A coherence engine and a pattern-matching compressor have more in common than one might suppose. JBIG2 looked at a 7, compared it statistically to an 8, and concluded they were close enough. An LLM looks at "composability," compares it statistically to its nearest neighbours in the target language, and concludes "Kombinierbarkeit" is close enough. Both systems optimise for plausibility. Neither system has a mechanism for semantic verification. The error surface is identical: the output looks right, nobody checks, and the corruption propagates.
The Missing Assertion
Test-driven development introduced a discipline that software engineering now takes for granted: the assertion. An explicit expectation, stated in code, that fails loudly when reality diverges from intent. The entire value of a test suite lies not in the tests that pass, but in the tests that don't, because a loud failure is a caught failure.
Translation has no such mechanism. Neither does most AI-generated
content. There is no assertion layer between the output and the
consumer. No expect(translation).toPreserveSemantics().

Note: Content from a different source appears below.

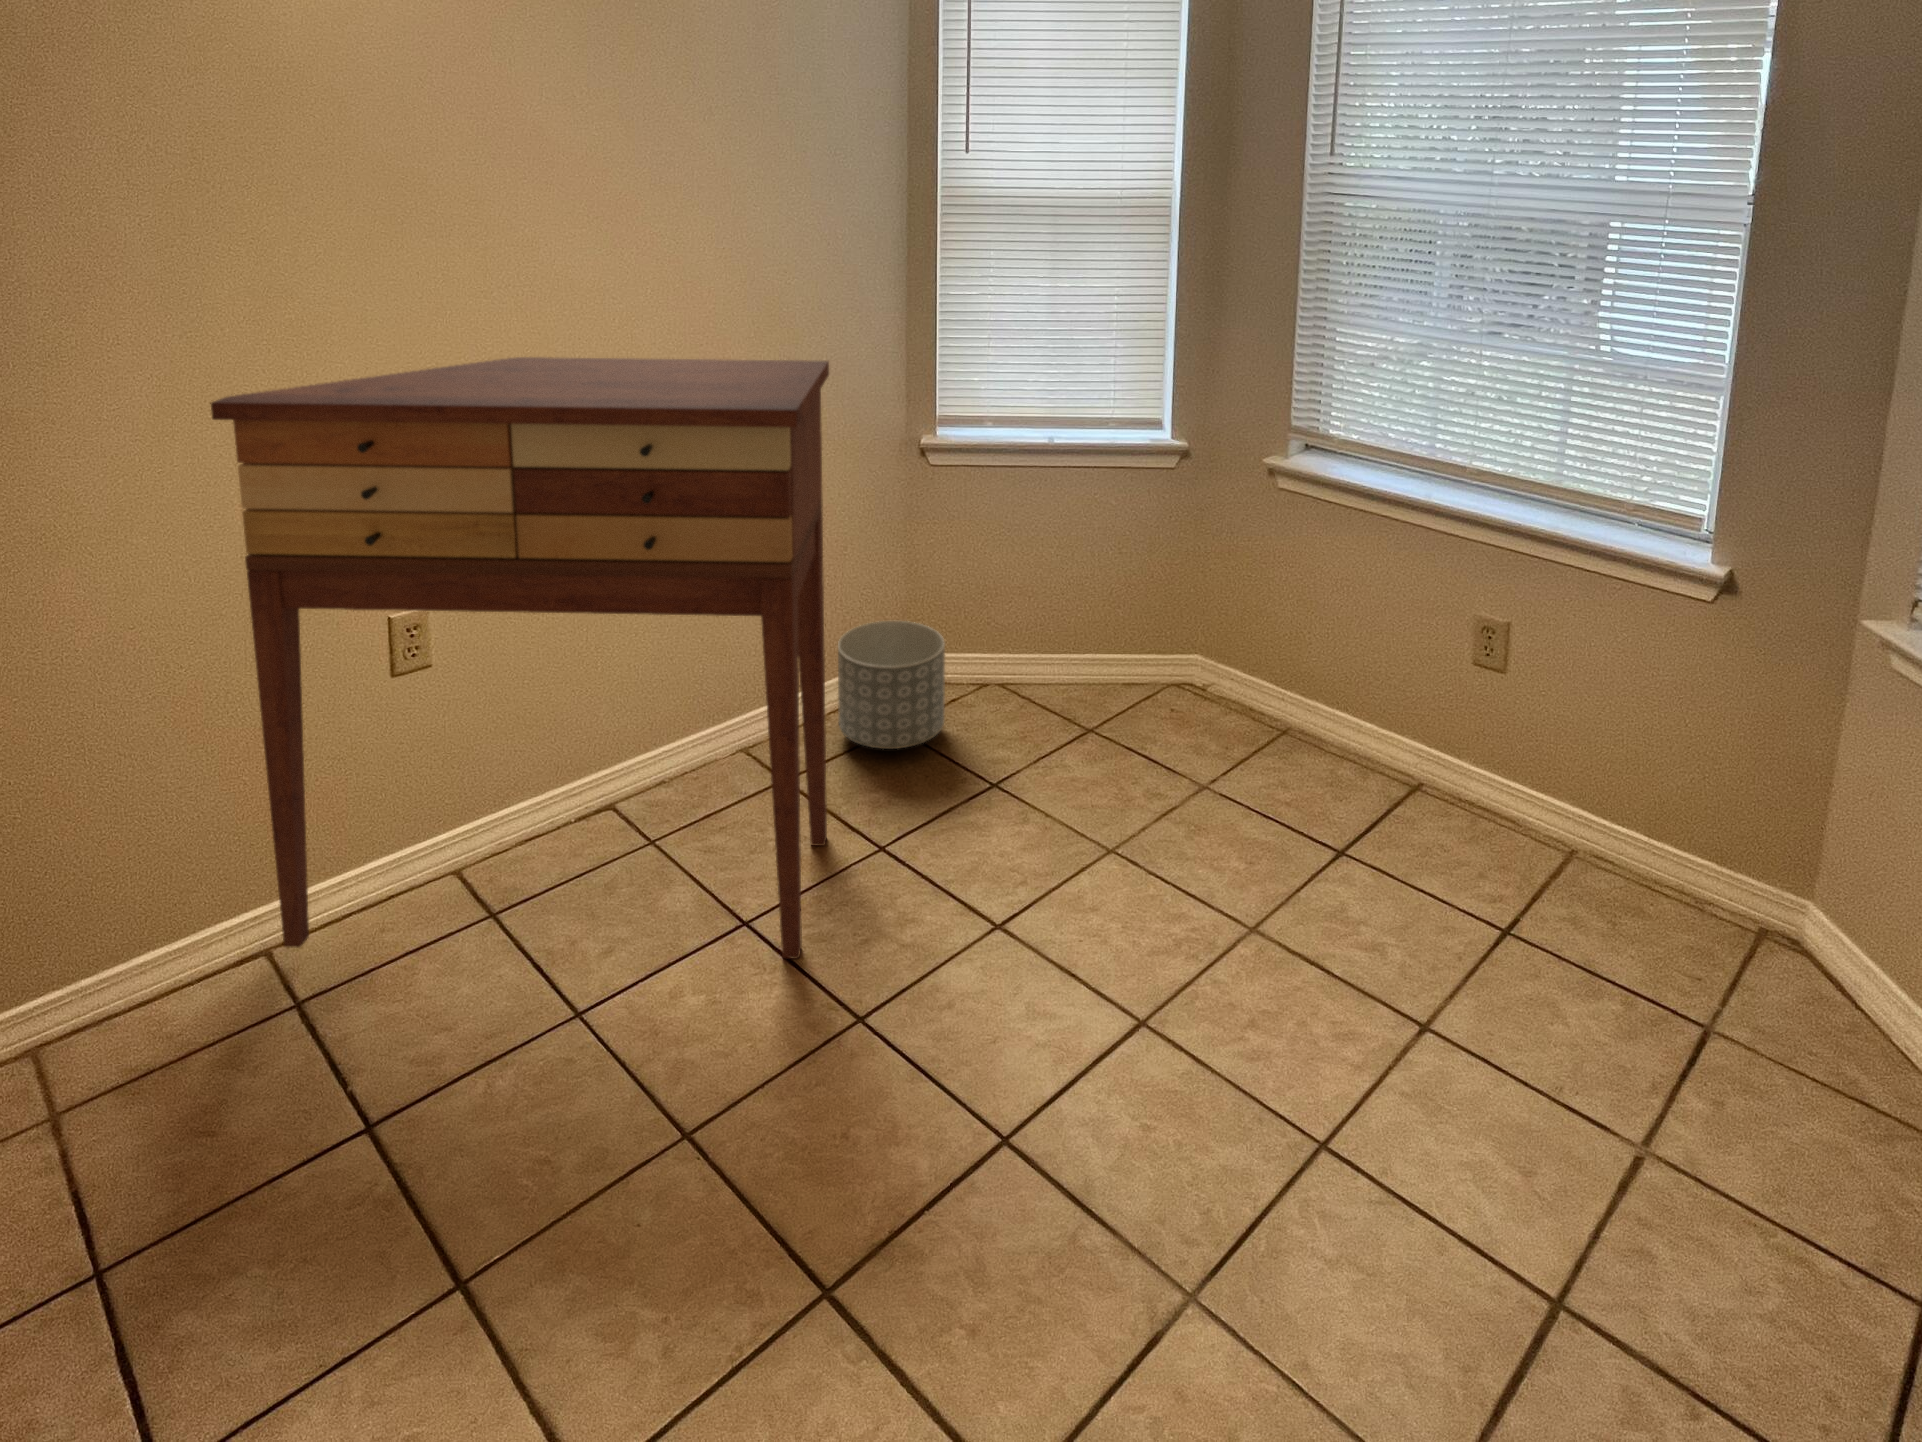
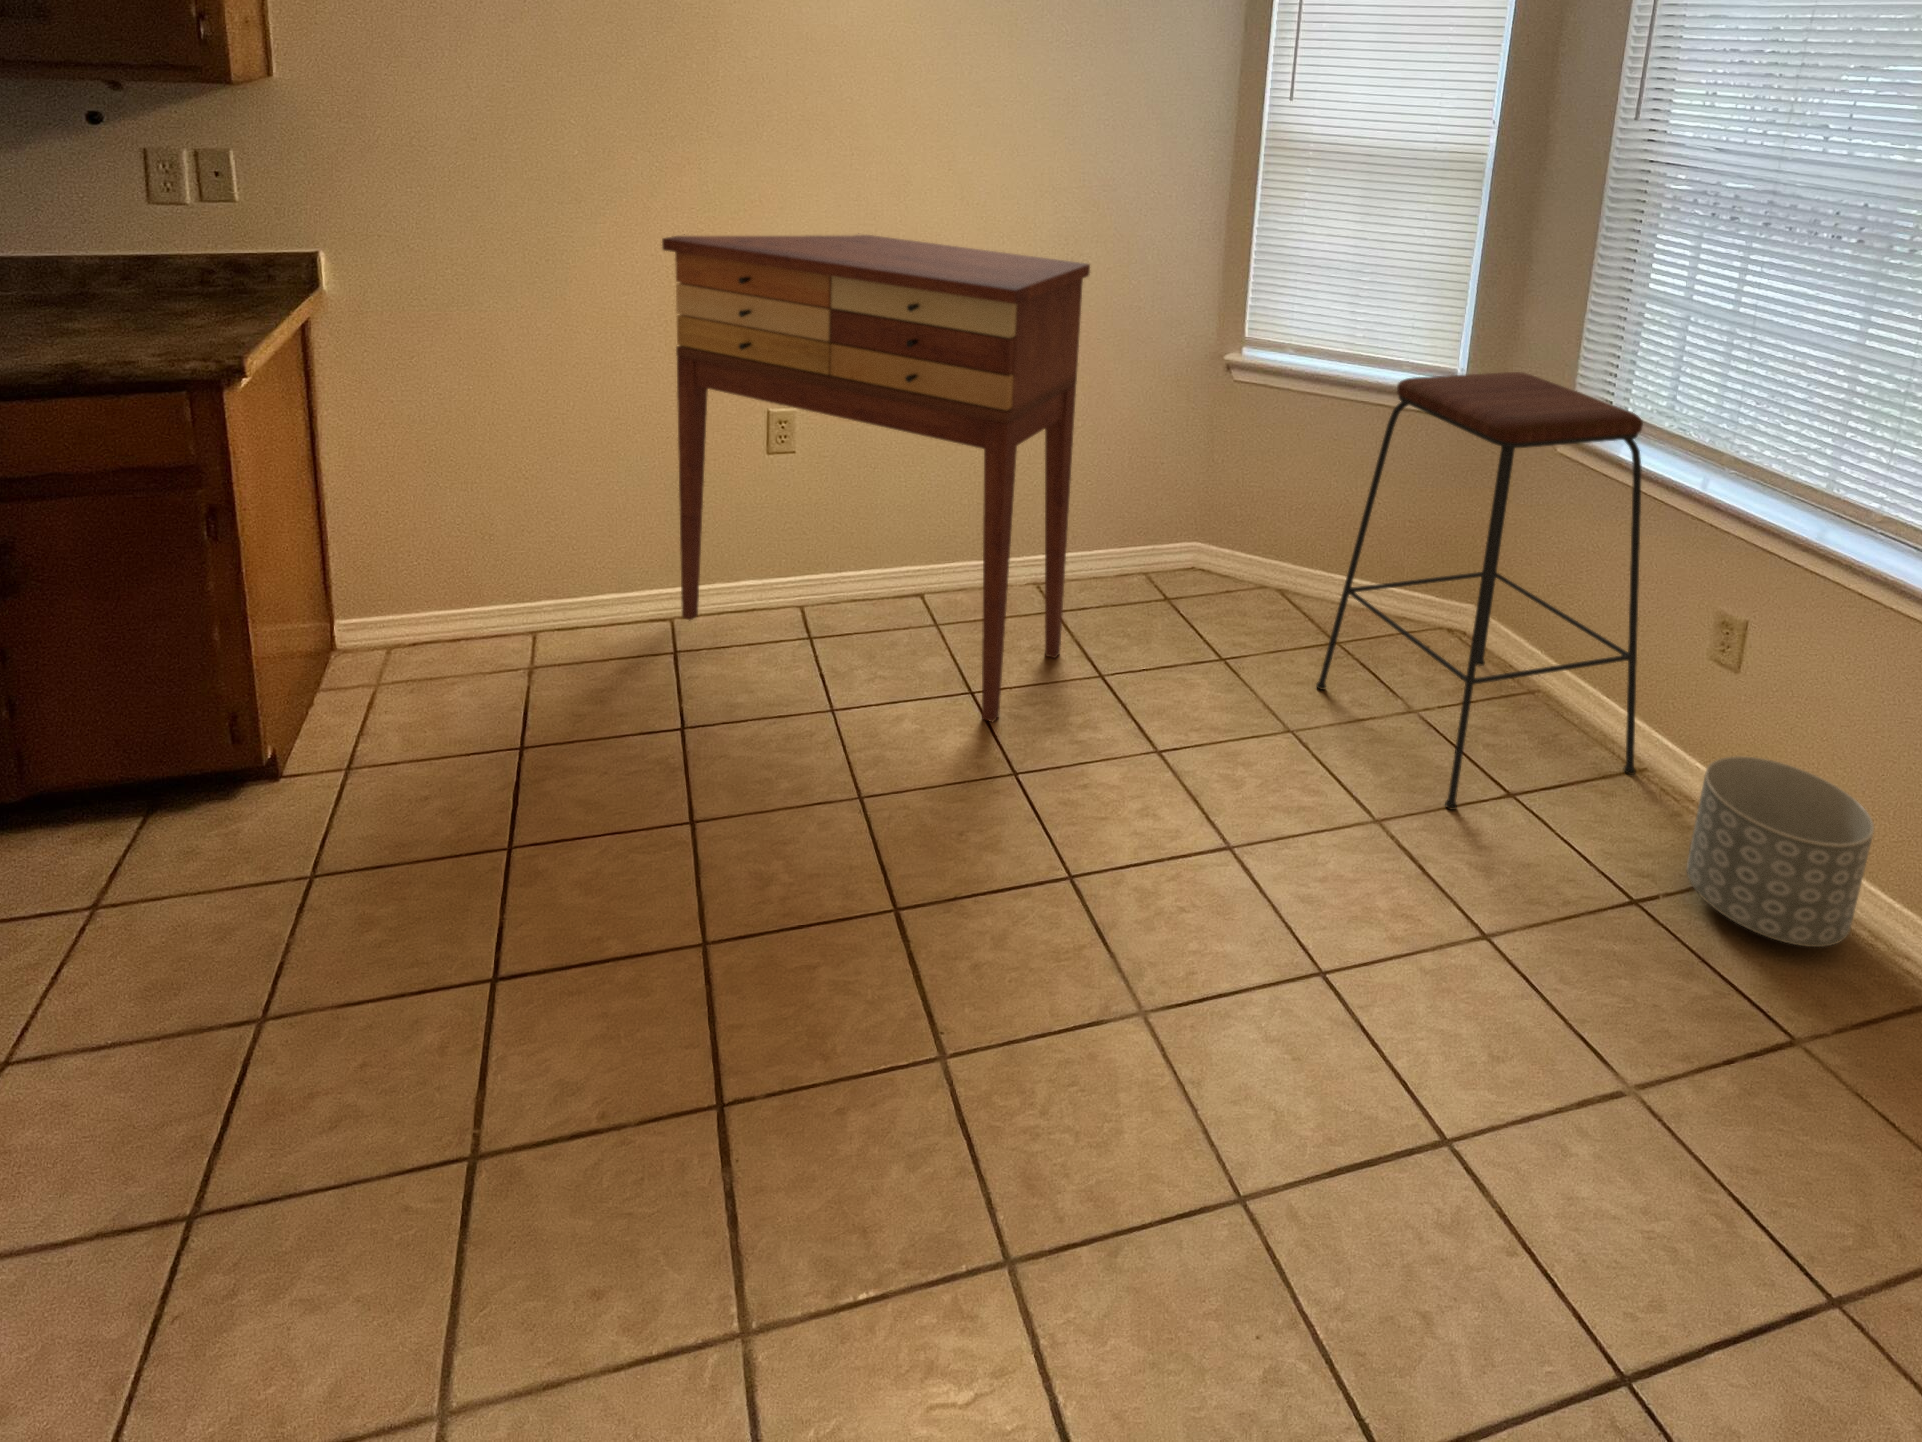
bar stool: none [1110,415,1425,892] -> present [1316,372,1643,810]
planter: present [838,621,945,749] -> present [1687,756,1874,947]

The reviewer is the test suite, and the reviewer (being human,
being busy, being presented with fluent prose) is precisely
the sort of test suite that waves green on plausibility alone.
TDD gave software engineering its rigour through one simple insight: make the failure visible. The shallow error is dangerous precisely because nothing in the pipeline is designed to surface it.
The Uncomfortable Implication
We have built an industry around loud errors. Linters, type checkers, continuous integration, monitoring dashboards, alerting systems, all of them optimised for failures that announce themselves. We are exceptionally good at catching the errors that were never going to cause lasting damage in the first place.
The shallow errors, the ones that read well, that pass review, that propagate through documentation and decision-making and downstream systems, have no tooling. No pipeline. No dashboard. They survive precisely because they do not trigger anything.
The dangerous errors are not the ones that fail loudly. They are the ones that read well.
A badly translated manual is a joke. A fluently mistranslated specification is a lawsuit. The distance between the two is not quality. It is visibility.